_What you need to do_
Leave out the pictures, and retype only the lines from the beginning of the material through the line that contains "group associated with the deployment device.", including both.

_Records shown_
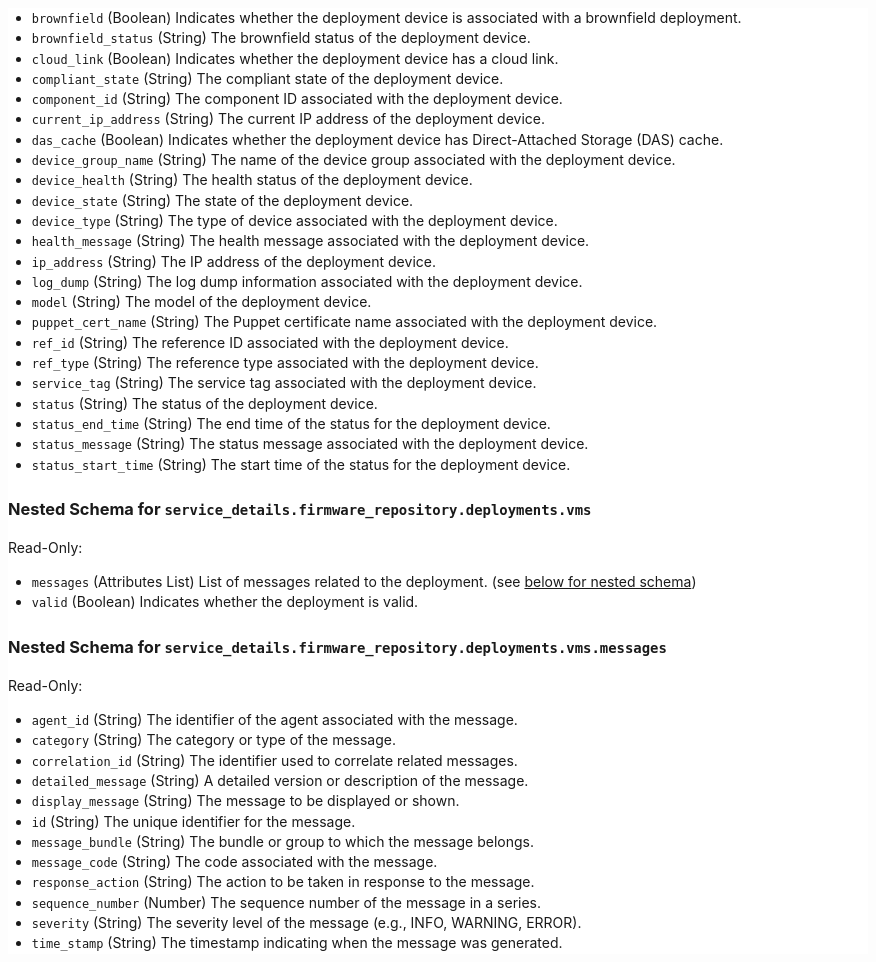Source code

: - `brownfield` (Boolean) Indicates whether the deployment device is associated with a brownfield deployment.
- `brownfield_status` (String) The brownfield status of the deployment device.
- `cloud_link` (Boolean) Indicates whether the deployment device has a cloud link.
- `compliant_state` (String) The compliant state of the deployment device.
- `component_id` (String) The component ID associated with the deployment device.
- `current_ip_address` (String) The current IP address of the deployment device.
- `das_cache` (Boolean) Indicates whether the deployment device has Direct-Attached Storage (DAS) cache.
- `device_group_name` (String) The name of the device group associated with the deployment device.
- `device_health` (String) The health status of the deployment device.
- `device_state` (String) The state of the deployment device.
- `device_type` (String) The type of device associated with the deployment device.
- `health_message` (String) The health message associated with the deployment device.
- `ip_address` (String) The IP address of the deployment device.
- `log_dump` (String) The log dump information associated with the deployment device.
- `model` (String) The model of the deployment device.
- `puppet_cert_name` (String) The Puppet certificate name associated with the deployment device.
- `ref_id` (String) The reference ID associated with the deployment device.
- `ref_type` (String) The reference type associated with the deployment device.
- `service_tag` (String) The service tag associated with the deployment device.
- `status` (String) The status of the deployment device.
- `status_end_time` (String) The end time of the status for the deployment device.
- `status_message` (String) The status message associated with the deployment device.
- `status_start_time` (String) The start time of the status for the deployment device.


<a id="nestedatt--service_details--firmware_repository--deployments--deployment_valid"></a>
### Nested Schema for `service_details.firmware_repository.deployments.vms`

Read-Only:

- `messages` (Attributes List) List of messages related to the deployment. (see [below for nested schema](#nestedatt--service_details--firmware_repository--deployments--vms--messages))
- `valid` (Boolean) Indicates whether the deployment is valid.

<a id="nestedatt--service_details--firmware_repository--deployments--vms--messages"></a>
### Nested Schema for `service_details.firmware_repository.deployments.vms.messages`

Read-Only:

- `agent_id` (String) The identifier of the agent associated with the message.
- `category` (String) The category or type of the message.
- `correlation_id` (String) The identifier used to correlate related messages.
- `detailed_message` (String) A detailed version or description of the message.
- `display_message` (String) The message to be displayed or shown.
- `id` (String) The unique identifier for the message.
- `message_bundle` (String) The bundle or group to which the message belongs.
- `message_code` (String) The code associated with the message.
- `response_action` (String) The action to be taken in response to the message.
- `sequence_number` (Number) The sequence number of the message in a series.
- `severity` (String) The severity level of the message (e.g., INFO, WARNING, ERROR).
- `time_stamp` (String) The timestamp indicating when the message was generated.

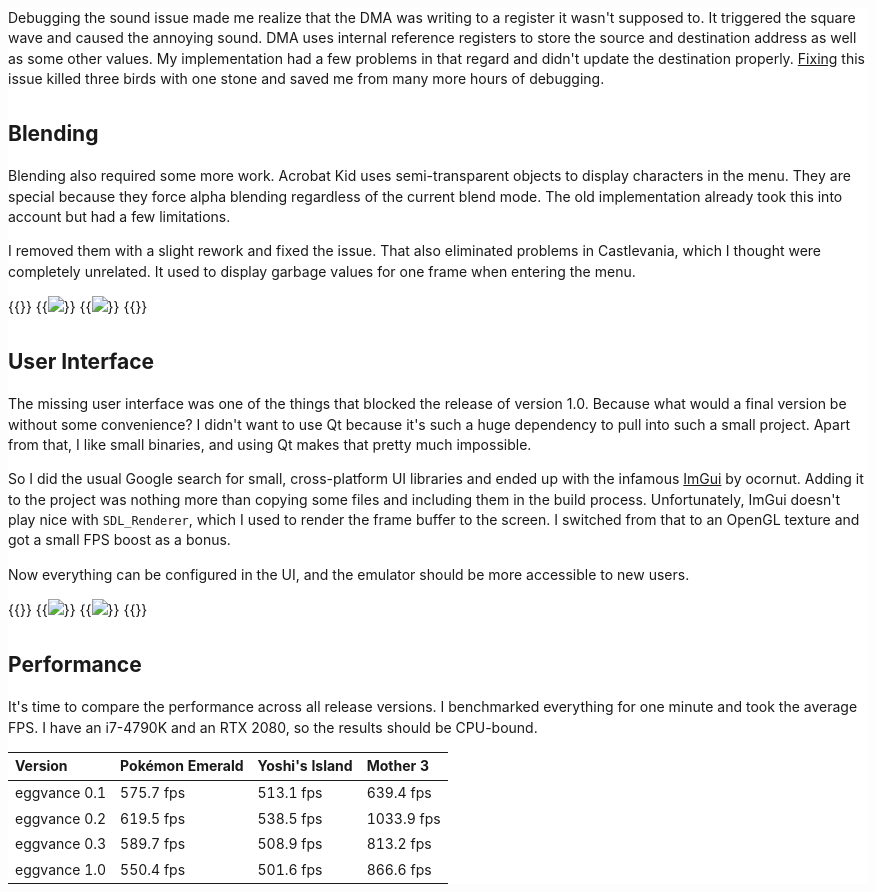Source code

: Debugging the sound issue made me realize that the DMA was writing to a register it wasn't supposed to. It triggered the square wave and caused the annoying sound. DMA uses internal reference registers to store the source and destination address as well as some other values. My implementation had a few problems in that regard and didn't update the destination properly. [Fixing](https://github.com/jsmolka/eggvance/commit/551edfcaa6ebe162acc18f9dc0d424b498147166) this issue killed three birds with one stone and saved me from many more hours of debugging.

## Blending
Blending also required some more work. Acrobat Kid uses semi-transparent objects to display characters in the menu. They are special because they force alpha blending regardless of the current blend mode. The old implementation already took this into account but had a few limitations.

I removed them with a slight rework and fixed the issue. That also eliminated problems in Castlevania, which I thought were completely unrelated. It used to display garbage values for one frame when entering the menu.

{{<wrap>}}
  {{<image src="img/acrobat-kid-bug.png" caption="Acrobat Kid transparency bug">}}
  {{<image src="img/castlevania-menu-bug.png" caption="Castlevania menu bug">}}
{{</wrap>}}

## User Interface
The missing user interface was one of the things that blocked the release of version 1.0. Because what would a final version be without some convenience? I didn't want to use Qt because it's such a huge dependency to pull into such a small project. Apart from that, I like small binaries, and using Qt makes that pretty much impossible.

So I did the usual Google search for small, cross-platform UI libraries and ended up with the infamous [ImGui](https://github.com/ocornut/imgui) by ocornut. Adding it to the project was nothing more than copying some files and including them in the build process. Unfortunately, ImGui doesn't play nice with `SDL_Renderer`, which I used to render the frame buffer to the screen. I switched from that to an OpenGL texture and got a small FPS boost as a bonus.

Now everything can be configured in the UI, and the emulator should be more accessible to new users.

{{<wrap>}}
  {{<image src="img/gui-1.png" caption="Video layer selection">}}
  {{<image src="img/gui-2.png" caption="Controller config">}}
{{</wrap>}}

## Performance
It's time to compare the performance across all release versions. I benchmarked everything for one minute and took the average FPS. I have an i7-4790K and an RTX 2080, so the results should be CPU-bound.

| Version      | Pokémon Emerald | Yoshi's Island | Mother 3   |
|:-------------|:----------------|:---------------|:-----------|
| eggvance 0.1 | 575.7 fps       | 513.1 fps      | 639.4 fps  |
| eggvance 0.2 | 619.5 fps       | 538.5 fps      | 1033.9 fps |
| eggvance 0.3 | 589.7 fps       | 508.9 fps      | 813.2 fps  |
| eggvance 1.0 | 550.4 fps       | 501.6 fps      | 866.6 fps  |
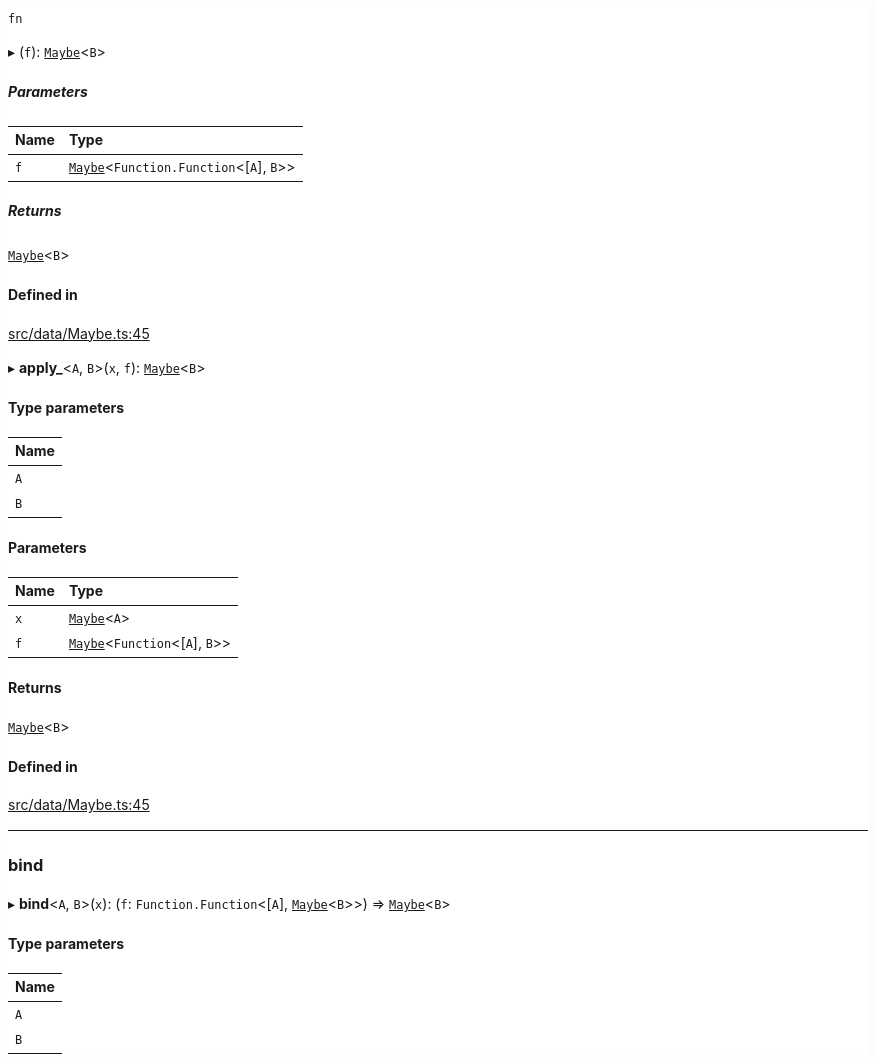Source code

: `fn`

▸ (`f`): [`Maybe`](../classes/maybe.Maybe.md)<`B`\>

##### Parameters

| Name | Type |
| :------ | :------ |
| `f` | [`Maybe`](../classes/maybe.Maybe.md)<`Function.Function`<[`A`], `B`\>\> |

##### Returns

[`Maybe`](../classes/maybe.Maybe.md)<`B`\>

#### Defined in

[src/data/Maybe.ts:45](https://github.com/jonlaing/shonad/blob/49f7c8a/src/data/Maybe.ts#L45)

▸ **apply_**<`A`, `B`\>(`x`, `f`): [`Maybe`](../classes/maybe.Maybe.md)<`B`\>

#### Type parameters

| Name |
| :------ |
| `A` |
| `B` |

#### Parameters

| Name | Type |
| :------ | :------ |
| `x` | [`Maybe`](../classes/maybe.Maybe.md)<`A`\> |
| `f` | [`Maybe`](../classes/maybe.Maybe.md)<`Function`<[`A`], `B`\>\> |

#### Returns

[`Maybe`](../classes/maybe.Maybe.md)<`B`\>

#### Defined in

[src/data/Maybe.ts:45](https://github.com/jonlaing/shonad/blob/49f7c8a/src/data/Maybe.ts#L45)

___

### bind

▸ **bind**<`A`, `B`\>(`x`): (`f`: `Function.Function`<[`A`], [`Maybe`](../classes/maybe.Maybe.md)<`B`\>\>) => [`Maybe`](../classes/maybe.Maybe.md)<`B`\>

#### Type parameters

| Name |
| :------ |
| `A` |
| `B` |
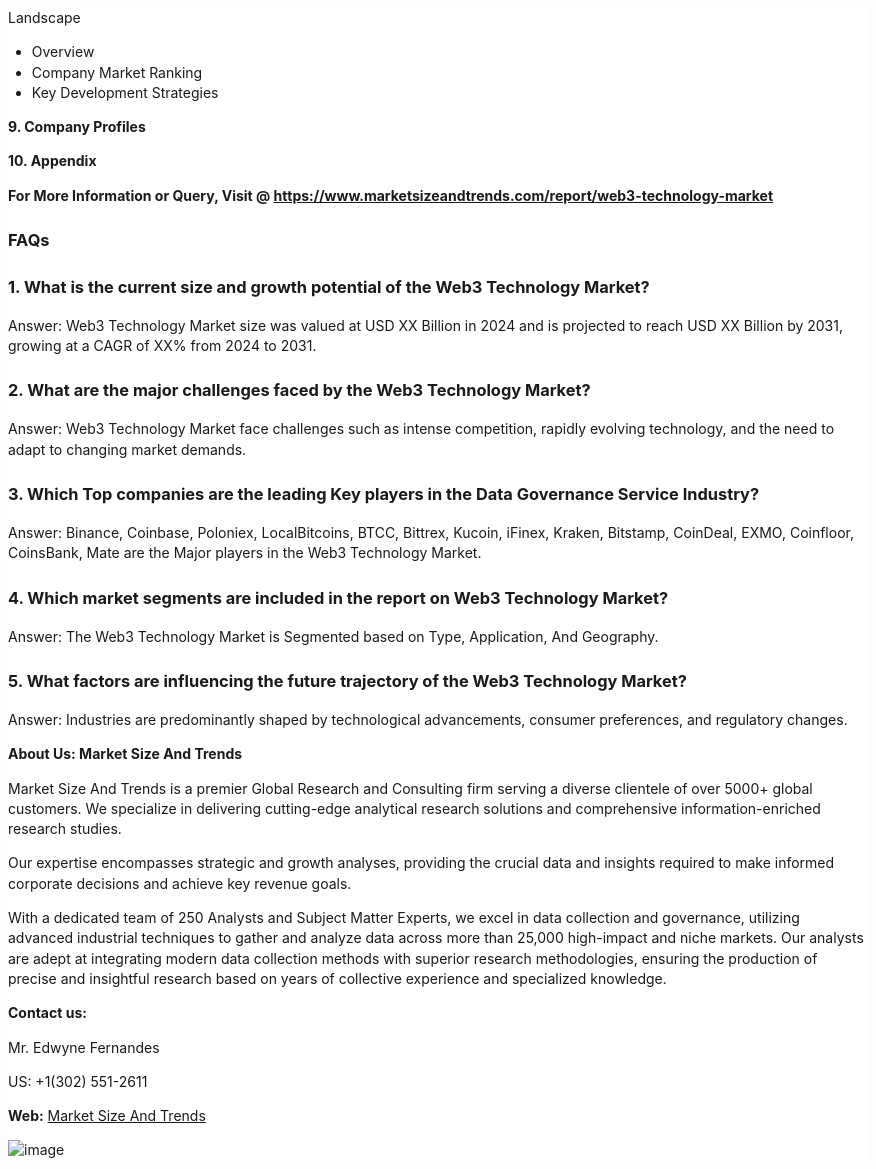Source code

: Landscape</span></strong></p></div><div class="" data-test-id=""><ul><li><span class="">Overview</span></li><li><span class="">Company Market Ranking</span></li><li><span class="">Key Development Strategies</span></li></ul></div><div class="" data-test-id=""><p><strong><span class="">9. Company Profiles</span></strong></p></div><div class="" data-test-id=""><p><strong><span class="">10. Appendix</span></strong></p></div><div class="" data-test-id=""><p><strong><span class="">For More Information or Query, Visit @ <a href="https://www.marketsizeandtrends.com/report/web3-technology-market" target="_blank">https://www.marketsizeandtrends.com/report/web3-technology-market</a></span></strong></p></div><div class="" data-test-id=""><div class="article-main__content" data-test-id="publishing-text-block"><h3><strong><span class="">FAQs</span></strong></h3></div><div class="article-main__content" data-test-id="publishing-text-block"><h3><span class="">1. What is the current size and growth potential of the Web3 Technology Market?</span></h3></div><div class="article-main__content" data-test-id="publishing-text-block"><p><span class="font-[700]">Answer</span><span class="">: Web3 Technology Market size was valued at USD XX Billion in 2024 and is projected to reach USD XX Billion by 2031, growing at a CAGR of XX% from 2024 to 2031.</span></p></div><div class="article-main__content" data-test-id="publishing-text-block"><h3><span class="">2. What are the major challenges faced by the Web3 Technology Market?</span></h3></div><div class="article-main__content" data-test-id="publishing-text-block"><p><span class="font-[700]">Answer</span><span class="">: Web3 Technology Market face challenges such as intense competition, rapidly evolving technology, and the need to adapt to changing market demands.</span></p></div><div class="article-main__content" data-test-id="publishing-text-block"><h3><span class="">3. Which Top companies are the leading Key players in the Data Governance Service Industry?</span></h3></div><div class="article-main__content" data-test-id="publishing-text-block"><p><span class="font-[700]">Answer</span><span class="">: Binance, Coinbase, Poloniex, LocalBitcoins, BTCC, Bittrex, Kucoin, iFinex, Kraken, Bitstamp, CoinDeal, EXMO, Coinfloor, CoinsBank, Mate are the Major players in the Web3 Technology Market.</span></p></div><div class="article-main__content" data-test-id="publishing-text-block"><h3><span class="">4. Which market segments are included in the report on Web3 Technology Market?</span></h3></div><div class="article-main__content" data-test-id="publishing-text-block"><p><span class="font-[700]">Answer</span><span class="">: The Web3 Technology Market is Segmented based on Type, Application, And Geography.</span></p></div><div class="article-main__content" data-test-id="publishing-text-block"><h3><span class="">5. What factors are influencing the future trajectory of the Web3 Technology Market?</span></h3></div><div class="article-main__content" data-test-id="publishing-text-block"><p><span class="font-[700]">Answer:</span><span class="">&nbsp;Industries are predominantly shaped by technological advancements, consumer preferences, and regulatory changes.</span></p></div><p><strong><span class="">About Us: Market Size And Trends</span></strong></p></div><div class="" data-test-id=""><p><span class="">Market Size And Trends is a premier Global Research and Consulting firm serving a diverse clientele of over 5000+ global customers. We specialize in delivering cutting-edge analytical research solutions and comprehensive information-enriched research studies.</span></p></div><div class="" data-test-id=""><p><span class="">Our expertise encompasses strategic and growth analyses, providing the crucial data and insights required to make informed corporate decisions and achieve key revenue goals.</span></p></div><div class="" data-test-id=""><p><span class="">With a dedicated team of 250 Analysts and Subject Matter Experts, we excel in data collection and governance, utilizing advanced industrial techniques to gather and analyze data across more than 25,000 high-impact and niche markets. Our analysts are adept at integrating modern data collection methods with superior research methodologies, ensuring the production of precise and insightful research based on years of collective experience and specialized knowledge.</span></p></div><div class="" data-test-id=""><p><strong><span class="">Contact us:</span></strong></p></div><div class="" data-test-id=""><p><span class="">Mr. Edwyne Fernandes</span></p></div><div class="" data-test-id=""><p><span class="">US: +1(302) 551-2611<br /></span></p><p><span class=""><strong>Web:</strong> <a href="https://www.marketsizeandtrends.com/" target="_blank">Market Size And Trends</a></span></p></div>
![image](https://github.com/user-attachments/assets/1d7f4aa0-7629-49ac-b68b-1c59d35985ba)
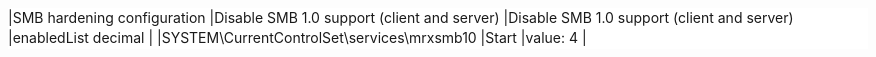|SMB hardening configuration            |Disable SMB 1.0 support (client and server)                      |Disable SMB 1.0 support (client and server)                                                                                                                                                                                                                                                                                                                                                                                                                                                                                                                                                                                                                                                                                                                                                                                                                                                                                                                                                                                                                                                                                                                                                                                                                                                                                                                                                                                                                                                                                                                                                                                                                                                                                                                                                                                                                                                                                                                                                                                                                                                                                                                                                                                                                                                                                                                                                                                                                                                                                                                                                                                                                                                                                                                                                                                                                                                                                                                                                                                                                |enabledList decimal |                                                                        |SYSTEM\CurrentControlSet\services\mrxsmb10                                                                           |Start                                     |value: 4                                                                                                                                                                                                                                                                                                                                                                                                                                                                                                                                                                                                                                                                                                                                                                                                                                                                                                                                                                                                                                                                                                                                                                                                                                                                                                                                                                                                                                                                                                                                                                                                                                                                                                                                                                                                                                                                                                                                                                                                                                                                                                                                                                                                                                                                                                                                                                                                                                                                                                   |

_The completed task_
Source code

: - `brownfield` (Boolean) Indicates whether the deployment device is associated with a brownfield deployment.
- `brownfield_status` (String) The brownfield status of the deployment device.
- `cloud_link` (Boolean) Indicates whether the deployment device has a cloud link.
- `compliant_state` (String) The compliant state of the deployment device.
- `component_id` (String) The component ID associated with the deployment device.
- `current_ip_address` (String) The current IP address of the deployment device.
- `das_cache` (Boolean) Indicates whether the deployment device has Direct-Attached Storage (DAS) cache.
- `device_group_name` (String) The name of the device group associated with the deployment device.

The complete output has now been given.